-- WHAT THIS TASK INVOLVES --
Copy every line of the records below verbatim, preserving the original order, spelling, and line breaks.

=== Section Start ===

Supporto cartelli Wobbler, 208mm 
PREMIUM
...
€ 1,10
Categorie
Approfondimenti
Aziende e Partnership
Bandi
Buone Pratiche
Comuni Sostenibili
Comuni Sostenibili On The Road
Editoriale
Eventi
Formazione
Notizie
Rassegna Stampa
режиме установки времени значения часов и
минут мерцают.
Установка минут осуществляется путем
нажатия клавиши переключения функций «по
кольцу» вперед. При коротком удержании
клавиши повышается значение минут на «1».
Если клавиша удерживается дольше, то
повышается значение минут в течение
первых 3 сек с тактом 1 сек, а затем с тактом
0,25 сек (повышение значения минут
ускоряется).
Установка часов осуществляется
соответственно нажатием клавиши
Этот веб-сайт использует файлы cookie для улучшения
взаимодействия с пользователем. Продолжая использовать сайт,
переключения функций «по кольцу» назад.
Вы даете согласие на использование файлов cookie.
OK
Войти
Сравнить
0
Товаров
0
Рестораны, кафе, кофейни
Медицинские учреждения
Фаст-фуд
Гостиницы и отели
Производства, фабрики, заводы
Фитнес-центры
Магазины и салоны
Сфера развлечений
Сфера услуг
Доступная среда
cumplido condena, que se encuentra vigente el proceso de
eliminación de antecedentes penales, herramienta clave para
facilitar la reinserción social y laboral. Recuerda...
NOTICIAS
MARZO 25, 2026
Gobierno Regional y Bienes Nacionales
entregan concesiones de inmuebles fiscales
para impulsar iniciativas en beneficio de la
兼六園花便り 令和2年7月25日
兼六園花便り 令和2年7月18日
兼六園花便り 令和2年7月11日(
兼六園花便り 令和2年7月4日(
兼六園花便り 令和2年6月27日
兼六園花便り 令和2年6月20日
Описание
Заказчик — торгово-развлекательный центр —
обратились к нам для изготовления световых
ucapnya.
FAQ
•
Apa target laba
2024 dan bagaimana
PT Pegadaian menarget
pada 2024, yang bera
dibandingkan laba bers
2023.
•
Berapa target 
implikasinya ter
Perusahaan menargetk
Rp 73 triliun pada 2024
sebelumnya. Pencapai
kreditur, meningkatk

=== Section End ===

-- OUTPUT BELOW --
Supporto cartelli Wobbler, 208mm 
PREMIUM
...
€ 1,10
Categorie
Approfondimenti
Aziende e Partnership
Bandi
Buone Pratiche
Comuni Sostenibili
Comuni Sostenibili On The Road
Editoriale
Eventi
Formazione
Notizie
Rassegna Stampa
режиме установки времени значения часов и
минут мерцают.
Установка минут осуществляется путем
нажатия клавиши переключения функций «по
кольцу» вперед. При коротком удержании
клавиши повышается значение минут на «1».
Если клавиша удерживается дольше, то
повышается значение минут в течение
первых 3 сек с тактом 1 сек, а затем с тактом
0,25 сек (повышение значения минут
ускоряется).
Установка часов осуществляется
соответственно нажатием клавиши
Этот веб-сайт использует файлы cookie для улучшения
взаимодействия с пользователем. Продолжая использовать сайт,
переключения функций «по кольцу» назад.
Вы даете согласие на использование файлов cookie.
OK
Войти
Сравнить
0
Товаров
0
Рестораны, кафе, кофейни
Медицинские учреждения
Фаст-фуд
Гостиницы и отели
Производства, фабрики, заводы
Фитнес-центры
Магазины и салоны
Сфера развлечений
Сфера услуг
Доступная среда
cumplido condena, que se encuentra vigente el proceso de
eliminación de antecedentes penales, herramienta clave para
facilitar la reinserción social y laboral. Recuerda...
NOTICIAS
MARZO 25, 2026
Gobierno Regional y Bienes Nacionales
entregan concesiones de inmuebles fiscales
para impulsar iniciativas en beneficio de la
兼六園花便り 令和2年7月25日
兼六園花便り 令和2年7月18日
兼六園花便り 令和2年7月11日(
兼六園花便り 令和2年7月4日(
兼六園花便り 令和2年6月27日
兼六園花便り 令和2年6月20日
Описание
Заказчик — торгово-развлекательный центр —
обратились к нам для изготовления световых
ucapnya.
FAQ
•
Apa target laba
2024 dan bagaimana
PT Pegadaian menarget
pada 2024, yang bera
dibandingkan laba bers
2023.
•
Berapa target 
implikasinya ter
Perusahaan menargetk
Rp 73 triliun pada 2024
sebelumnya. Pencapai
kreditur, meningkatk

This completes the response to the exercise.